Alternative secondary-level school programs in Loudoun County, Virginia
| Name | Location | Notes |
|---|---|---|
| The North Star School (formerly Douglass School) | Leesburg | Programs focused on students who may benefit from more extensive individualized academic and social support. |
| William O. Robey High School | Sterling | Non-traditional high school intended to serve students that are working, parenting, or otherwise need to earn credits more quickly. Co-located with Dominion High School |

== Special programs ==

=== Dual Language Immersion (DLI) ===

In 2023, LCPS launched a Dual Language Immersion (DLI) program at Potowmack Elementary School in Sterling and Sanders Corner Elementary School in Ashburn. The program is open to all kindergarten students in the district, and enrollment is determined through a lottery system.
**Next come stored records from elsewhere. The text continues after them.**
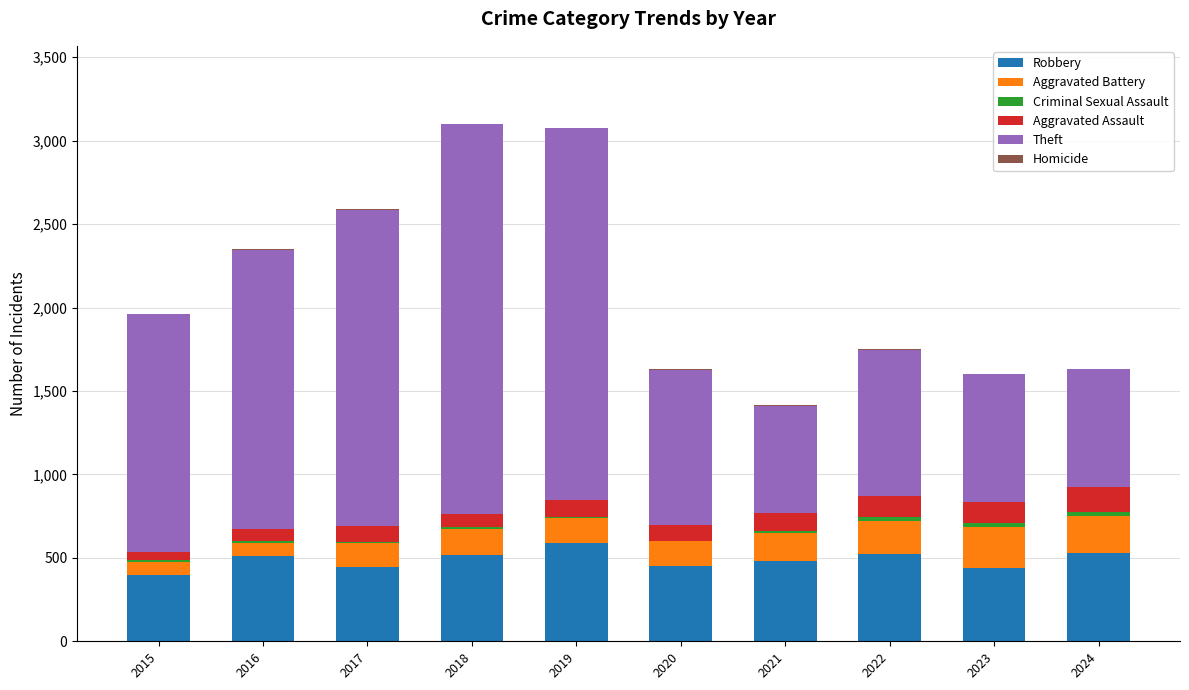

What is the highest value of the Robbery series?

591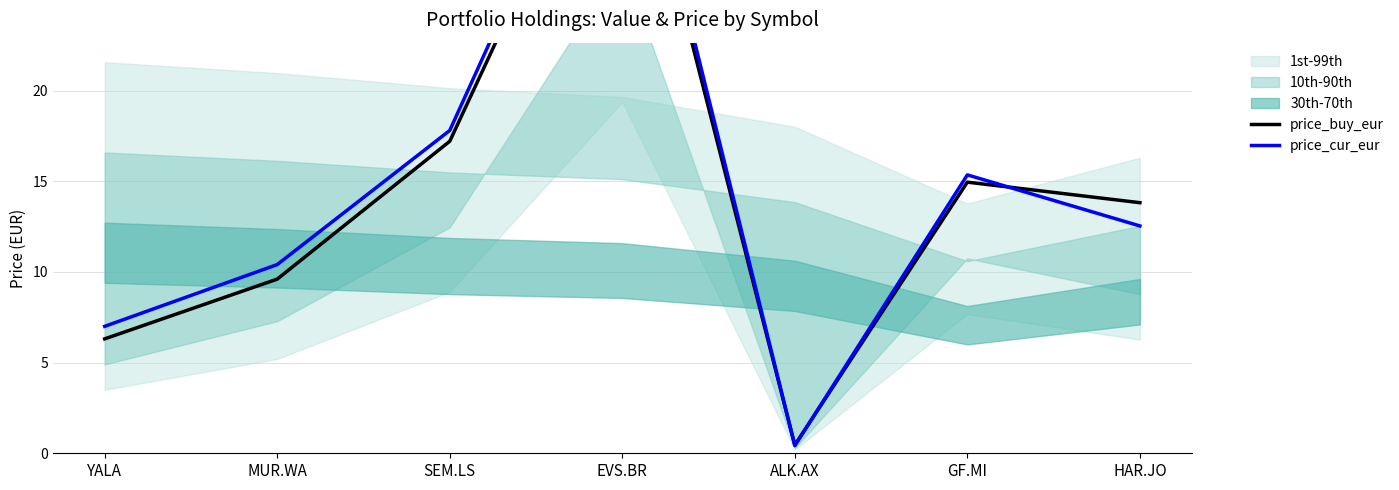

At how many categories does at least one series exceed 22?

1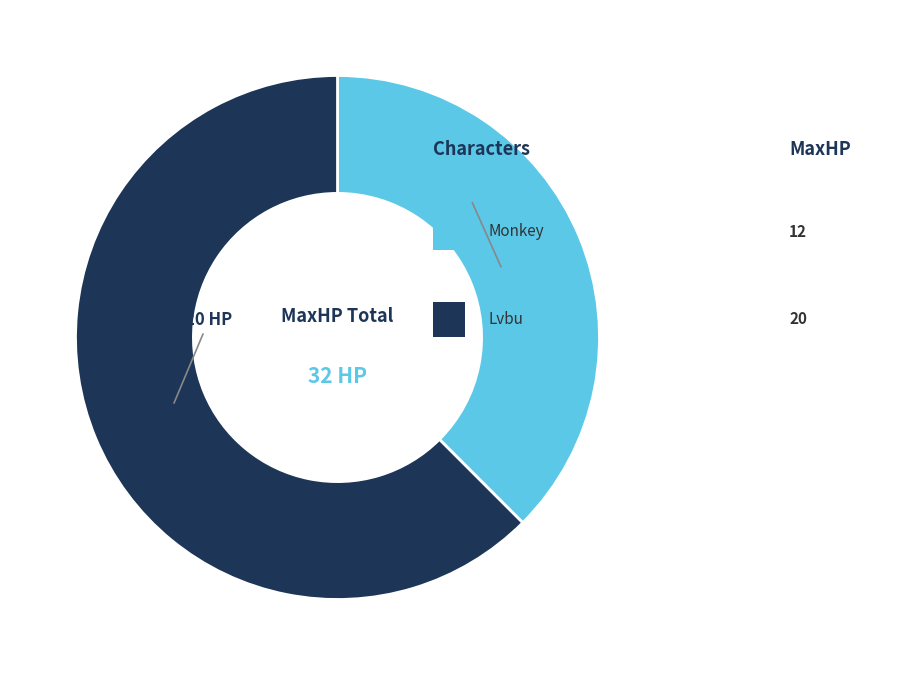

Is there a majority slice in this chart?

Yes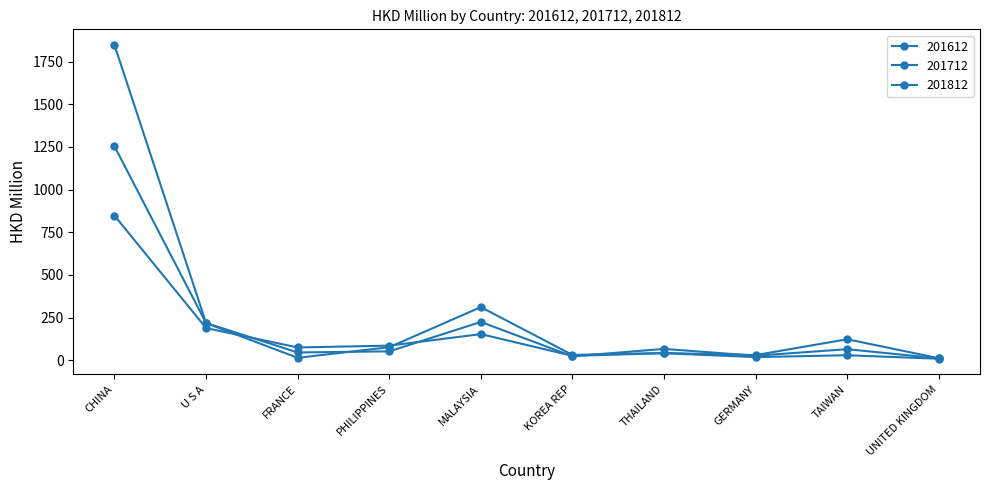

How many series are shown in this chart?

3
In the program, students spend half of each school day learning math, science, language arts, and computer science in Spanish, and the other half studying social studies and English language arts in English.

As of 2024, the current program is expected to expand through each grade level at the existing schools up to the fifth grade, with each grade being added during each subsequent year through fiscal year 2029.